Переулками мы вышли на Сретенку. Снежные волны выкатывались вслед за нами из тёмных подворотен, схлёстывались под фонарями и улетали кверху — громыхать на крышах, выть на чердаках.

— Воет, как граммофон, — недовольно ворчал Орлов, который шёл впереди.

— Право руля! — кричал ему я.

Метель то подталкивала нас в спину, то налетала сбоку и разворачивала поперёк улицы. Мы неловко маневрировали, напоминая баржу. Это было первое плавание самой лёгкой лодки в мире.

— Левая, загребай! Правая, табань! — покрикивал я и вдруг услышал сзади:

— Стоп машина!

В первую минуту я подумал, что это нас догнал зачем-то милиционер-художник. Но ошибся.
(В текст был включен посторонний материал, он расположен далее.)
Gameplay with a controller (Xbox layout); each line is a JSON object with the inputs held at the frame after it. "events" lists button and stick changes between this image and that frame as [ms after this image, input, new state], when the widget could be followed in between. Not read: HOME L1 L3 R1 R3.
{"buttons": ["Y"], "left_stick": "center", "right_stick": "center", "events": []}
Нас догонял не художник, но — милиционер.

— Суши вёсла! — крикнул я, и мы повалили связку на снег.

Милиционер-нехудожник оглядывал и нас, и бамбук с крайним подозрением. Из-под его погон сыпалась снежная труха. В свете уличного фонаря кокарда на его шапке, до блеска начищенная метелью, сверкала как утренняя звезда. Милиционер молчал.

Орлов постучал ботинком по бамбуку, потопал ногами, попрыгал.
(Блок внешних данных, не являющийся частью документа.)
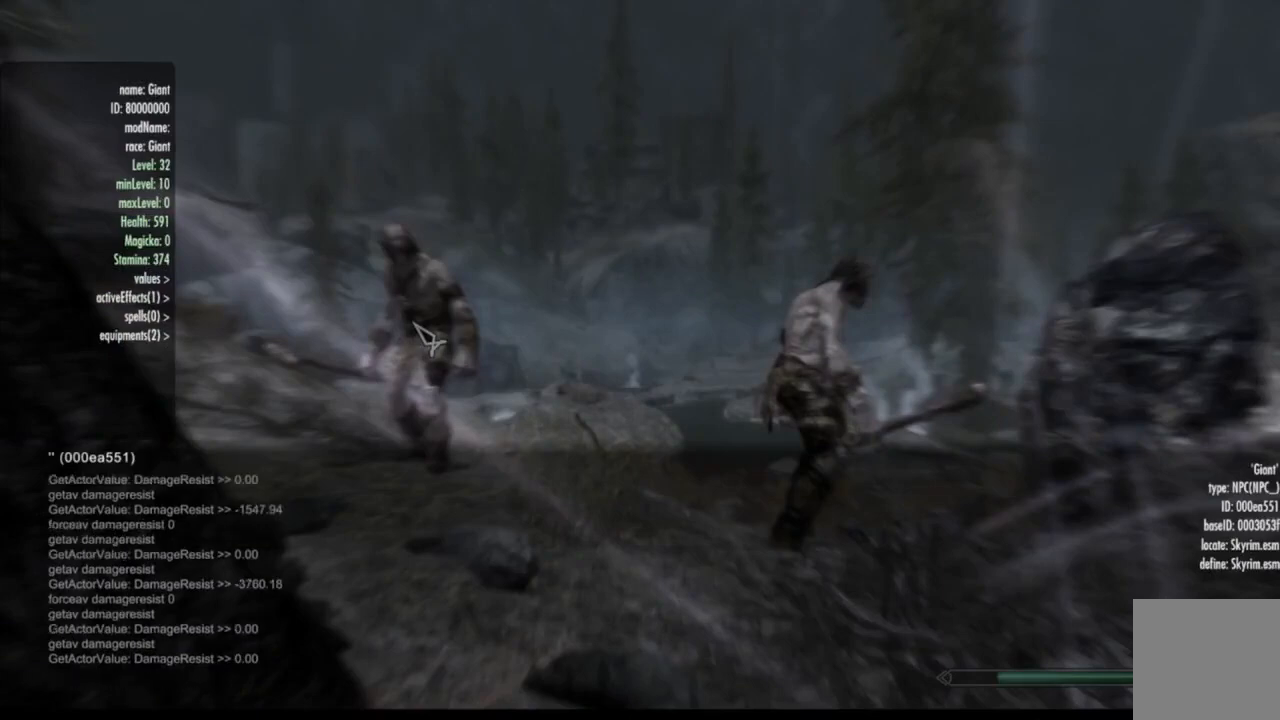
{"buttons": ["Y"], "left_stick": "center", "right_stick": "center", "events": []}
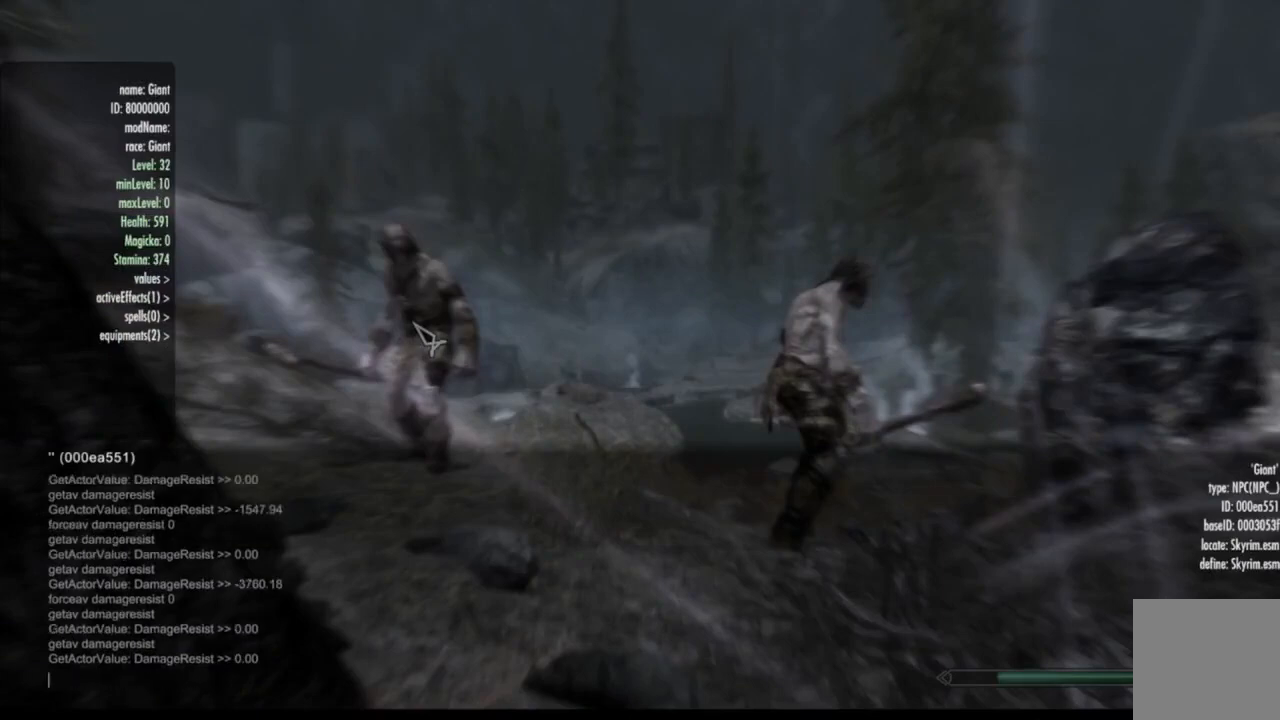
{"buttons": ["Y"], "left_stick": "center", "right_stick": "center", "events": []}
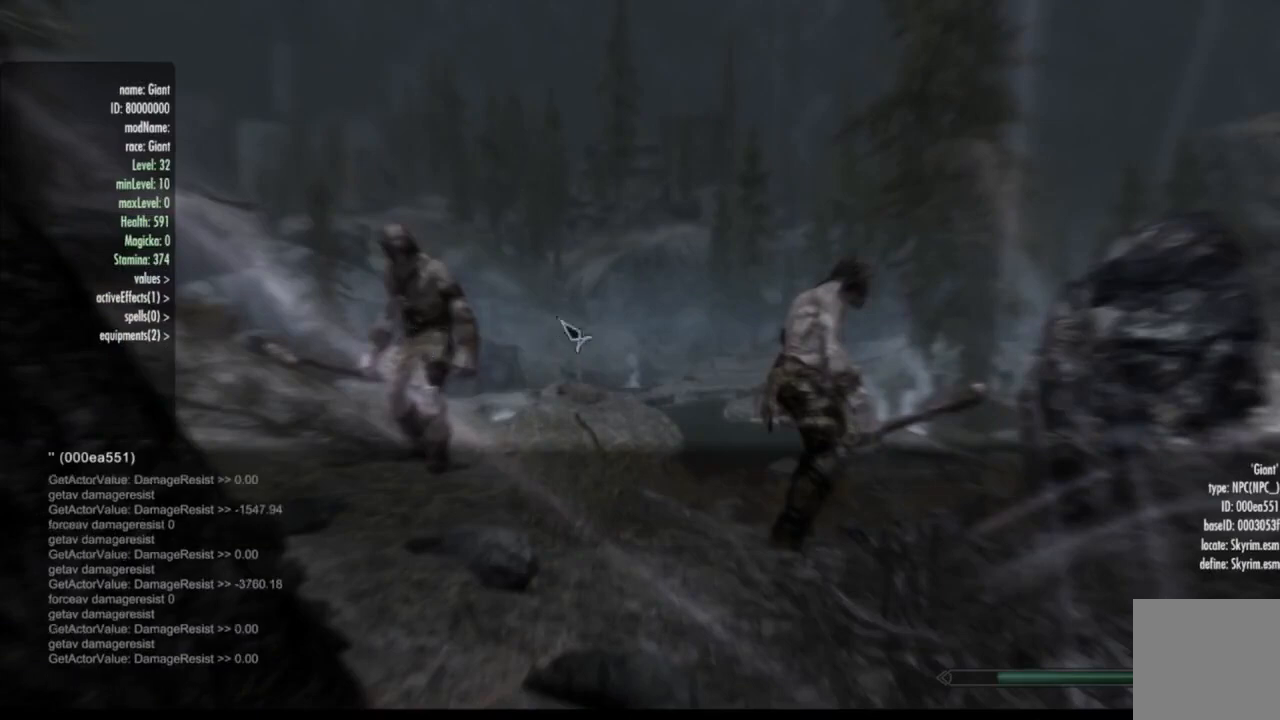
{"buttons": ["Y"], "left_stick": "center", "right_stick": "center", "events": []}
— Метель-то какая, а? — сказал он милиционеру.

Милиционер не захотел вступать в пустой разговор. Не выпуская нас из поля зрения, обошёл он бамбуковую связку, посветил фонариком в чёрные жерла брёвен.

— Попрошу документы.

— Документов нет.

— Попрошу накладные на стройматериалы.

— Ничего такого у нас нет.

— А где вы это… гм… взяли?

— Это бамбук, — чистосердечно ответил Орлов. — Нам его милиционер-художник подарил.

На мой взгляд, ничего глупее этой фразы придумать было невозможно. Фраза озадачила милиционера, несколько секунд переваривал он её и сказал неожиданно:

— Это Шурка, что ли?

— Шура. Который на Сретенке стоит.

— Да откуда же у Шурки бамбук? Где ваши накладные?

— Накладные остались у Александра, — вставил я. — Необходимы дополнительные печати.

— Какие ещё печати? Откуда бамбук?

— Он лежал в Сухаревском переулке, — принялся объяснять Орлов. — У милиционера-художника в подвале. Мы там и вывеску нашли.

Он достал из-за пазухи вывеску «Высоцкий и К°», которая делу особо не помогла.

— Пройдёмте до отделения, — сказал милиционер.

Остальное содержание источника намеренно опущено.